2009 NYY 19 8 3.37 230.0 197 96 86 18 137 1.148 2.94
2010 NYY 21 7 3.18 237.2 209 92 84 20 136 1.191 2.66
2011 NYY 19 8 3.00 237.1 230 87 79 17 143 1.226 3.77
2012 NYY 15 6 3.38 200.0 184 89 75 22 125 1.140 4.48
2013 NYY 14 13 4.78 211.0 224 122 112 28 85 1.370 2.69
NYY (5 yrs) 88 42 3.52 1116.0 1044 486 436 105 122 1.214 3.20

His WAR over that 5 year period has been 6.2, 4.6, 7.5, 3.5 and 0.3 for a total of 22.1 WAR over the first five years of his contract or about 110 million dollars. Per his contract, the Yankees have paid CC about 110 million. So far, a fair deal. I tend to doubt the Yankees will get anywhere near the possible 96 million (about 19 WAR in player performance) they could owe CC through 2017.

Harold suggests that CC will be worth more then 22 WAR over the next five years, his age 33-37 seasons. Let’s see which starting pitchers have managed that feat since integration in 1947.

Provided by Baseball-Reference.com: View Play Index Tool Used
Generated 12/15/2013.

CC has been a pretty durable pitcher over the years. How has he matched up with other pitchers of similar durability and quality? Here is the criteria I set up – WAR 50+, IP 2700+, GS 400+, during a pitchers career up to age 32. That turns out to be a pretty select group of five players: Don Drysdale, Robin Roberts, Bert Blyleven, Steve Carlton and CC.

All but CC are in the HOF. How did this group do after their age 32 season?

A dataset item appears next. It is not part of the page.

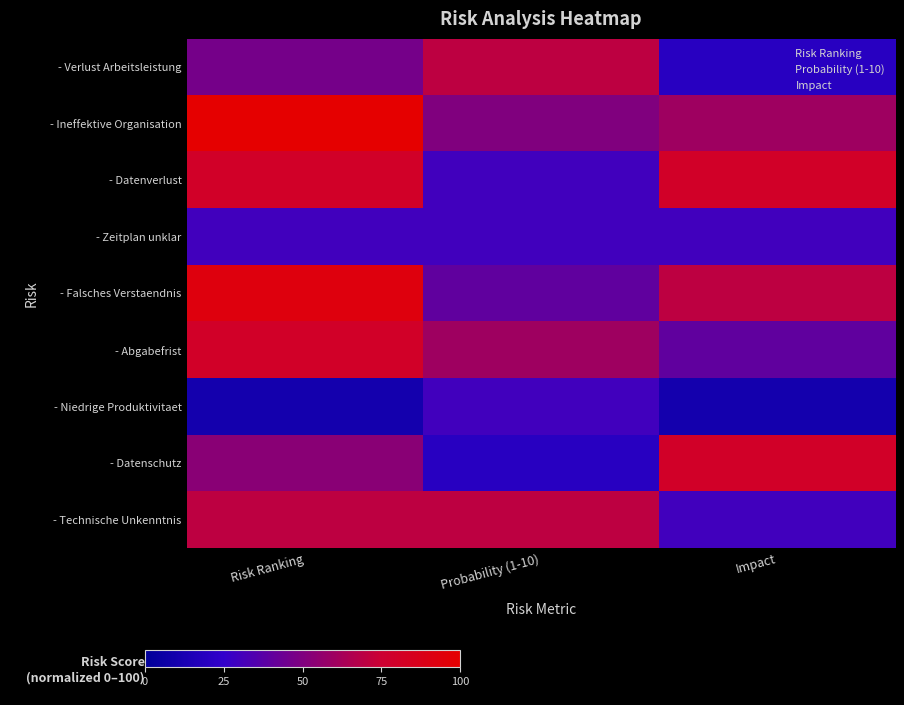

What is the spread (max minus min) of values at Impact?

70.0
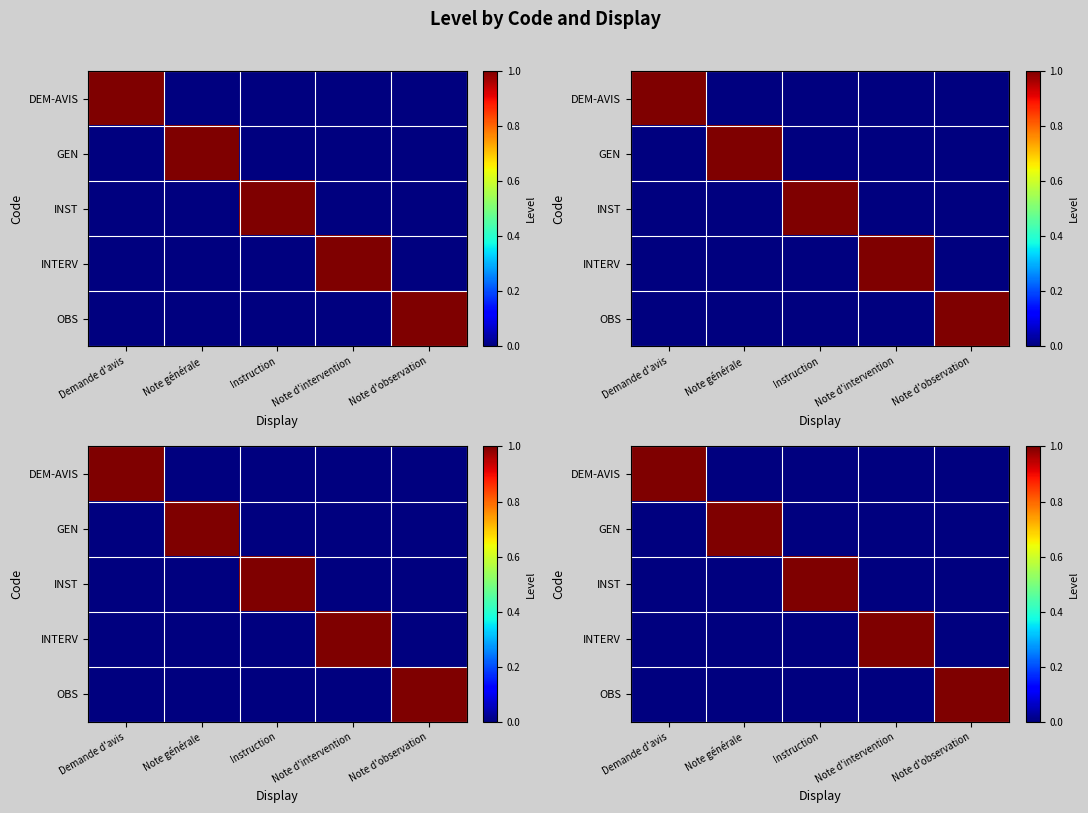

At how many categories does at least one series exceed 0?

5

  •  Drysdale was done at age 32.
  • Roberts pitched until he was 39.  From 33-37:
    • ERA+ was 97, 69, 133, 104, 124.
    • IP totals: 237, 117, 191, 251 and 204.
    • His WAR for that period was 13.7.
  • Bert Blyleven pitched until he was 41. From 33-37:
    • ERA+ was 144, 134, 107, 115, 75.
    • IP totals: 245, 293, 271, 267, 207.
    • His WAR for that period was 21.9.
  •  Steve Carlton pitched until he was 43. From 33-37:
    • ERA+ was 126, 106, 162, 151, 119.
    • IP totals: 247, 251, 304,190, 295.
    • His WAR for that period was 26.4.

Even if we give CC this impressive company, he most likely, unless he is Steve Carltonesque, will not meet the 22.1 WAR of his last five years. This company does suggest, however, that he has a decent chance to pitch pretty well over the next five years. I’d expect one down year, one or two strong  years with an ERA+ over 120 and two medium years with ERA+ in the 105-115 range.

Verdict? Harold is a bit optimistic when it comes to CC, but not as far off base as I first thought. I don’t think CC is going to be better then his last five years, but CC might come pretty close.  Interesting.